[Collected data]
* * *
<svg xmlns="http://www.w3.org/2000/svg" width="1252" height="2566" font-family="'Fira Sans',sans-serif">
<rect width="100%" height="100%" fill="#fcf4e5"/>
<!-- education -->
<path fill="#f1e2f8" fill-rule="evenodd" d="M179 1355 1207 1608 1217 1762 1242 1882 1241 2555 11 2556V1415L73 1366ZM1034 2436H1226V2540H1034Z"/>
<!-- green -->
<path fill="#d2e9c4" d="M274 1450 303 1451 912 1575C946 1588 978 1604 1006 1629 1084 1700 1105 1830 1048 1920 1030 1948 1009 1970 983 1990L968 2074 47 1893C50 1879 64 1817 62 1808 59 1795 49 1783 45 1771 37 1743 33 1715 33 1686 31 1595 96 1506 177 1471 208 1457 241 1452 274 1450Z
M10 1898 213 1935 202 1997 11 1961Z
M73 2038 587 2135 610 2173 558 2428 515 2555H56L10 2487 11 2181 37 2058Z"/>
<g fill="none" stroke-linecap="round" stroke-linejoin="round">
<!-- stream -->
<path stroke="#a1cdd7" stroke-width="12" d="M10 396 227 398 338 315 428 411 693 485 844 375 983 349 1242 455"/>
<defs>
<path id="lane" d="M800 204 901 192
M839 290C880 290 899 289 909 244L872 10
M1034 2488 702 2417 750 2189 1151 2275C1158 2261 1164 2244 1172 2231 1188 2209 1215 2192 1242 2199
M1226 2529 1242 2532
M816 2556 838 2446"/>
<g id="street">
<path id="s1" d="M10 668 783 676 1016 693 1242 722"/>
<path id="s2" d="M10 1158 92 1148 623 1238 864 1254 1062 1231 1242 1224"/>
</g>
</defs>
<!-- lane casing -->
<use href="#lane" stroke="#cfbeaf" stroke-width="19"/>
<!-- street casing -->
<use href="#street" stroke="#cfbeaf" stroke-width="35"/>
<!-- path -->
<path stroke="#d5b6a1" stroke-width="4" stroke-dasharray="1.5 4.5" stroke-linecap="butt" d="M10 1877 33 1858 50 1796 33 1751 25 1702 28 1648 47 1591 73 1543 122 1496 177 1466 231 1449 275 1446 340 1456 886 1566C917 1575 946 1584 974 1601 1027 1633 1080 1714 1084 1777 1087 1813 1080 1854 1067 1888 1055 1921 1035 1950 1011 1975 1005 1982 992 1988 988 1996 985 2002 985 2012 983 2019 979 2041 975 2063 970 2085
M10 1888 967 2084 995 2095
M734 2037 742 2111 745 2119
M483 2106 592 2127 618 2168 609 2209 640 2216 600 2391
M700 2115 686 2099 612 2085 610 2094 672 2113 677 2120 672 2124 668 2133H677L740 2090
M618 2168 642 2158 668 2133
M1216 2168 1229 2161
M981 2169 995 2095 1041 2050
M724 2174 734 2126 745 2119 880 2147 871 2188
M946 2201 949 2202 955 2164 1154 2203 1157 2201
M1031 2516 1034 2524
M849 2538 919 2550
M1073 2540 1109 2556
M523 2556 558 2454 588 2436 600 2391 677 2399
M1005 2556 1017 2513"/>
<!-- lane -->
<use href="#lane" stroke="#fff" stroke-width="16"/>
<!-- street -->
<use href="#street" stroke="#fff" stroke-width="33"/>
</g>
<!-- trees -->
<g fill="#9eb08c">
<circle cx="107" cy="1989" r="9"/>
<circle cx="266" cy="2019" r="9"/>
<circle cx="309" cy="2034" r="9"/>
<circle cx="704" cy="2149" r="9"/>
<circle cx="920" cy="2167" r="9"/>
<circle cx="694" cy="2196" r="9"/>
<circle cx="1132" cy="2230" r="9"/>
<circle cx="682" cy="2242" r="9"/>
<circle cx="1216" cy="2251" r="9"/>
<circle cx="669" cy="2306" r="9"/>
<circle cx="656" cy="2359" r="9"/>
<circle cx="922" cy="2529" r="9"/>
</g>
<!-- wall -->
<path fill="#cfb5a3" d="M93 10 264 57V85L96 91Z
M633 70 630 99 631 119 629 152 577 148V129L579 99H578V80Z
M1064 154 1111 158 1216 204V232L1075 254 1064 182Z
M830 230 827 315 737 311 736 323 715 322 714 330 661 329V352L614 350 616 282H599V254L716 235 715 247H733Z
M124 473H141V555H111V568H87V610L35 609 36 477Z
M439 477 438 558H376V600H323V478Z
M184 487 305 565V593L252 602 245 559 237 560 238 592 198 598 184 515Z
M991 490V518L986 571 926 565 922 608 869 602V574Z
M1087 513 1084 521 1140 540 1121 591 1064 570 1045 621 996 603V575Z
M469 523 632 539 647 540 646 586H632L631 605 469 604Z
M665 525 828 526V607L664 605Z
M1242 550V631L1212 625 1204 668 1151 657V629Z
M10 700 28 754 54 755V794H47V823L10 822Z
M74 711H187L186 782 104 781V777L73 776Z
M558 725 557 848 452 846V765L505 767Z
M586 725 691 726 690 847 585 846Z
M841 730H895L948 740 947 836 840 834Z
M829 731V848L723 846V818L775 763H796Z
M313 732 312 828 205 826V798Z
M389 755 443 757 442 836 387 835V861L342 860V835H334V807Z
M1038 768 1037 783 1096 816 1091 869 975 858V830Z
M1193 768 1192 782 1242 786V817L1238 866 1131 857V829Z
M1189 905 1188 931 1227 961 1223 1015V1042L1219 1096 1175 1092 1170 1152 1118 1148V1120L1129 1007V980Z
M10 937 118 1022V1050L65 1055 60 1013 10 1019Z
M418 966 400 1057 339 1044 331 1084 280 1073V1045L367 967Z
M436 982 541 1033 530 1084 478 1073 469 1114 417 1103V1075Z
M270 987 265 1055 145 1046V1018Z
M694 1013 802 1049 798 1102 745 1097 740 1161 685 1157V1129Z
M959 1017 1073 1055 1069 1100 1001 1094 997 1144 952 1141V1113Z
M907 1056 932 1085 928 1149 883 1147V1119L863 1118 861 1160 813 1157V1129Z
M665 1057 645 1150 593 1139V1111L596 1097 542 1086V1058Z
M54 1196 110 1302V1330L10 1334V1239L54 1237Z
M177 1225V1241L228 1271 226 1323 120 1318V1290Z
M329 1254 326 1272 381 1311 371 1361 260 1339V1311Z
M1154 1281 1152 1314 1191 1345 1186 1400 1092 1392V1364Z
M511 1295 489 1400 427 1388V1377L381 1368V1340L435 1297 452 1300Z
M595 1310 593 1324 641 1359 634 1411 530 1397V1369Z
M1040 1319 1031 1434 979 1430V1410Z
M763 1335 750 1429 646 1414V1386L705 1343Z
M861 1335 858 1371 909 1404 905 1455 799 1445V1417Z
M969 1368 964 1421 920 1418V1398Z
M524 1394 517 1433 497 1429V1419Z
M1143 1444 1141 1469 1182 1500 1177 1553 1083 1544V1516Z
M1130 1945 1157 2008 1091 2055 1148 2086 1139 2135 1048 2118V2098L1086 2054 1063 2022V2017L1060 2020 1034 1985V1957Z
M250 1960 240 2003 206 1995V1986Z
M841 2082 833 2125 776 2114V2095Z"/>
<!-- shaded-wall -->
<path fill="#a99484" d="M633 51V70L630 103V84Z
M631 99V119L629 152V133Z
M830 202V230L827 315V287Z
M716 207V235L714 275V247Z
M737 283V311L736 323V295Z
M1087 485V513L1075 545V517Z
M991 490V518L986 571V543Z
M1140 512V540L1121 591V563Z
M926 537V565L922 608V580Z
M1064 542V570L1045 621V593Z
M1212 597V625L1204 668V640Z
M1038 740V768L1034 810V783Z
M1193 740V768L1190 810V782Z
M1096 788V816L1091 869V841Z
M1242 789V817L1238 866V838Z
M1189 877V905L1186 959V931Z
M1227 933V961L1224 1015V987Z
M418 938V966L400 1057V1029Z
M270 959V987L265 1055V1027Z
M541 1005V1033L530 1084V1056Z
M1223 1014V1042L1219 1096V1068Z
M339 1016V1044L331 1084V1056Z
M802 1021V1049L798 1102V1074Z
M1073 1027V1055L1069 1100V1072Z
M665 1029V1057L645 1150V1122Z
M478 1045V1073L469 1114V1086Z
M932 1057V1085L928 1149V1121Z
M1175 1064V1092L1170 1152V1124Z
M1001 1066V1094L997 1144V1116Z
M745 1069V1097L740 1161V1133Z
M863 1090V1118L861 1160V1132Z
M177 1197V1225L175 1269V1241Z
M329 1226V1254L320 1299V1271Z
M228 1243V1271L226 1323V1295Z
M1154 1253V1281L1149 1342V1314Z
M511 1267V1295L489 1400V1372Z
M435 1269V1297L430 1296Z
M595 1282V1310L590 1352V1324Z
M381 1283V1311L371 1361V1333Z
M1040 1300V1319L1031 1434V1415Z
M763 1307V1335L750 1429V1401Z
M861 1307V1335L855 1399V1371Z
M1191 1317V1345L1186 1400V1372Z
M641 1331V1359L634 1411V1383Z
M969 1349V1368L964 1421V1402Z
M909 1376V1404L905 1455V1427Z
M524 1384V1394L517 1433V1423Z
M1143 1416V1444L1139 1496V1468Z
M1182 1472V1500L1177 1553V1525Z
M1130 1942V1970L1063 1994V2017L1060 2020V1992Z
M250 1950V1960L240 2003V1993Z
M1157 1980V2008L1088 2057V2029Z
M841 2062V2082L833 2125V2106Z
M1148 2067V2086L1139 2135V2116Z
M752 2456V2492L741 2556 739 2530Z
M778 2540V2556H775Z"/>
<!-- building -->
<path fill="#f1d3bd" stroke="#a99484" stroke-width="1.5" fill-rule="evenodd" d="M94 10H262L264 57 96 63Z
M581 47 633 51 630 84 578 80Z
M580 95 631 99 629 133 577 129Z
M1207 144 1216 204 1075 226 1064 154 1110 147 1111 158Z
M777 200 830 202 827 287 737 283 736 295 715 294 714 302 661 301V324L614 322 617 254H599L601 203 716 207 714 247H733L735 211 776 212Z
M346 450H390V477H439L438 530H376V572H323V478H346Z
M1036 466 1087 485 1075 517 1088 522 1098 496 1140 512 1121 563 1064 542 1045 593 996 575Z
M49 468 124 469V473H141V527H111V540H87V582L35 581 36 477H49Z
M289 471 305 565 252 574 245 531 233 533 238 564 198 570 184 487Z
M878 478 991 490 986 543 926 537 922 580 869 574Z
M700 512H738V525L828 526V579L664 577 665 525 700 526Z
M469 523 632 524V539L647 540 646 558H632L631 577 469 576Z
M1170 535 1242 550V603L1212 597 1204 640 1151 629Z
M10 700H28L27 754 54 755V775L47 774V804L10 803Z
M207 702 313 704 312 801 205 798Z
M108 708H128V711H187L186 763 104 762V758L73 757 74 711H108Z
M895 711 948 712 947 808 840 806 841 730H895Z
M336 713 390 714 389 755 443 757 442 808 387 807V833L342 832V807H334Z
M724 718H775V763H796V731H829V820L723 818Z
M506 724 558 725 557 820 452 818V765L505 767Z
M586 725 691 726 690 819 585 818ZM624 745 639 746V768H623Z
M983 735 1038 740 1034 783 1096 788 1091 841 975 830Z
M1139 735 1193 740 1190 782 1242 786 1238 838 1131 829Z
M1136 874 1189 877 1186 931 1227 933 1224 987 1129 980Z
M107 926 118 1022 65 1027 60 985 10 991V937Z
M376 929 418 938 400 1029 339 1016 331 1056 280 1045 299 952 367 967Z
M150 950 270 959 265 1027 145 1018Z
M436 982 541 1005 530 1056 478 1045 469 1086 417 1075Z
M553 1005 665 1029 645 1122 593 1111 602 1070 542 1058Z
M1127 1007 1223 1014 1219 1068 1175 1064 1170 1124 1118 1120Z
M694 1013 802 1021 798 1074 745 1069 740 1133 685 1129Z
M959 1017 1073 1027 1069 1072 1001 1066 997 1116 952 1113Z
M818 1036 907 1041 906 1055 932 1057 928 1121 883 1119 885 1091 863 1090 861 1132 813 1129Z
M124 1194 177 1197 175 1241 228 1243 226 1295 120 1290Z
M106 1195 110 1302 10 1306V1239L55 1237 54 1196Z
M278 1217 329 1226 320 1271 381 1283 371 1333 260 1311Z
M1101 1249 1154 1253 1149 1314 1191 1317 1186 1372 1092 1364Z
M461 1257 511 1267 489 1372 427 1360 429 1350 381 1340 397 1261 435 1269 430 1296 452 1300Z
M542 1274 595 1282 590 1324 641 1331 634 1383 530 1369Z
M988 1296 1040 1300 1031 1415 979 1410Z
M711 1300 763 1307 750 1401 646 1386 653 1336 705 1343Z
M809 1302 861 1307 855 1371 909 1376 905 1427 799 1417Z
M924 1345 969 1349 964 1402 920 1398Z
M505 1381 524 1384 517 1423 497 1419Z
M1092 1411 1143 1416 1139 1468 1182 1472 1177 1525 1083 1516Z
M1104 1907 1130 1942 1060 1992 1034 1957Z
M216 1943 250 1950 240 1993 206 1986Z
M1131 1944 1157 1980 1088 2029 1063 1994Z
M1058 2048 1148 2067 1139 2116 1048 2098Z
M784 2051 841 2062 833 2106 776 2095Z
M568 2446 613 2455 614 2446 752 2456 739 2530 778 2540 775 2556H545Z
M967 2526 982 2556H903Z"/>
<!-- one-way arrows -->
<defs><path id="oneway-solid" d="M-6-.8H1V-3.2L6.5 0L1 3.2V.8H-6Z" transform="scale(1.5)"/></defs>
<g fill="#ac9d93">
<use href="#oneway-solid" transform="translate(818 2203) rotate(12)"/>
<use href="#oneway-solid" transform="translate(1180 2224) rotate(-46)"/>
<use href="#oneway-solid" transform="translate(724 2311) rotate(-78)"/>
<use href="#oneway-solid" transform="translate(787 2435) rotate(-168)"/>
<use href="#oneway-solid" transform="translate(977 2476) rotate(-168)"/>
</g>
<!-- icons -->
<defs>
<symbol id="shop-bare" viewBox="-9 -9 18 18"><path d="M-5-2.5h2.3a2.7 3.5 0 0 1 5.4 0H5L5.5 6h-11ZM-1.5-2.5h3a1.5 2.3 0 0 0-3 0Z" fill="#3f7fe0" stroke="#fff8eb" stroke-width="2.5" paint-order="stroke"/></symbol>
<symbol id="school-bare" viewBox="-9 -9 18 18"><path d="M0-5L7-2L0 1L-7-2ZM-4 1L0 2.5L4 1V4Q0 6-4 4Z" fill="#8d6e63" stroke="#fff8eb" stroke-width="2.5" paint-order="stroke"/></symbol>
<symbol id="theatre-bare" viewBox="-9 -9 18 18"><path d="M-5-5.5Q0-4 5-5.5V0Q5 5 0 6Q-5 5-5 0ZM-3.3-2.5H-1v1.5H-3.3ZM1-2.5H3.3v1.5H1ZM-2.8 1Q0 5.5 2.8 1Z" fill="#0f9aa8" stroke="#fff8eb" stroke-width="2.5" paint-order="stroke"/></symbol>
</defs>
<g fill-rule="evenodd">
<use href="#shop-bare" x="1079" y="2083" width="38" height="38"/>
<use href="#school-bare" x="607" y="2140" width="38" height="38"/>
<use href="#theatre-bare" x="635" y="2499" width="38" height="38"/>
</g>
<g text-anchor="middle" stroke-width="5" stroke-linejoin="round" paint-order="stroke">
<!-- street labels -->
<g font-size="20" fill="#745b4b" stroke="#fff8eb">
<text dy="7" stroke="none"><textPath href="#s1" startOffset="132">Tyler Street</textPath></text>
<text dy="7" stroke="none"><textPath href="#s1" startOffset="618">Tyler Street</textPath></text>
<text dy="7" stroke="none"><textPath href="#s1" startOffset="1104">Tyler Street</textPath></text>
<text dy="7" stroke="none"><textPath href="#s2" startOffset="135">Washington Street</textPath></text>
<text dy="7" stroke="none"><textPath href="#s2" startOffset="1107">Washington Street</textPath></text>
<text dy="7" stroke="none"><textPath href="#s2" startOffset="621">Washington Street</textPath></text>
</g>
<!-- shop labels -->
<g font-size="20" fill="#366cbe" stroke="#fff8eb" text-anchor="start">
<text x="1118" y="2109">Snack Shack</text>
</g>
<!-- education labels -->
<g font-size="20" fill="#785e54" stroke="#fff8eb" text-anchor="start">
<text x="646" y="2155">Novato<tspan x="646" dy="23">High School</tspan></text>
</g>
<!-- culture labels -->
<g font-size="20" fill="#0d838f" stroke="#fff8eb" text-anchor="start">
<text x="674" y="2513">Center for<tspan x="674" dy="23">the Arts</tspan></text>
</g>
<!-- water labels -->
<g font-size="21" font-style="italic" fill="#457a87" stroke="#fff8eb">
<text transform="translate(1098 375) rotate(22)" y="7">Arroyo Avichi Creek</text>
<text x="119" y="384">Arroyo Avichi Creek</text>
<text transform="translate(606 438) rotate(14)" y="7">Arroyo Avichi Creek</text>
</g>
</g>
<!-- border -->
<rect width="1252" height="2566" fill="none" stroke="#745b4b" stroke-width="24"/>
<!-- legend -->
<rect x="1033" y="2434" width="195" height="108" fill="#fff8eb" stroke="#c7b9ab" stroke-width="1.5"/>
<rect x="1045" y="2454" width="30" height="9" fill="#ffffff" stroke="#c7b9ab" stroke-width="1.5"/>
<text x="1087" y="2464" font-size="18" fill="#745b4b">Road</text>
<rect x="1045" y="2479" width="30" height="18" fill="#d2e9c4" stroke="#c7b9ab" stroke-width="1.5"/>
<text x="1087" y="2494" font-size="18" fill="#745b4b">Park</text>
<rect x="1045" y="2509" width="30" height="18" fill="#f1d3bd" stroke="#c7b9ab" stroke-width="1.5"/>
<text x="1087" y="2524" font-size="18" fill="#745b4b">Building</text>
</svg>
* * *
Please find the lines in the data that contain the word "round" and copy them.

<g fill="none" stroke-linecap="round" stroke-linejoin="round">
<g text-anchor="middle" stroke-width="5" stroke-linejoin="round" paint-order="stroke">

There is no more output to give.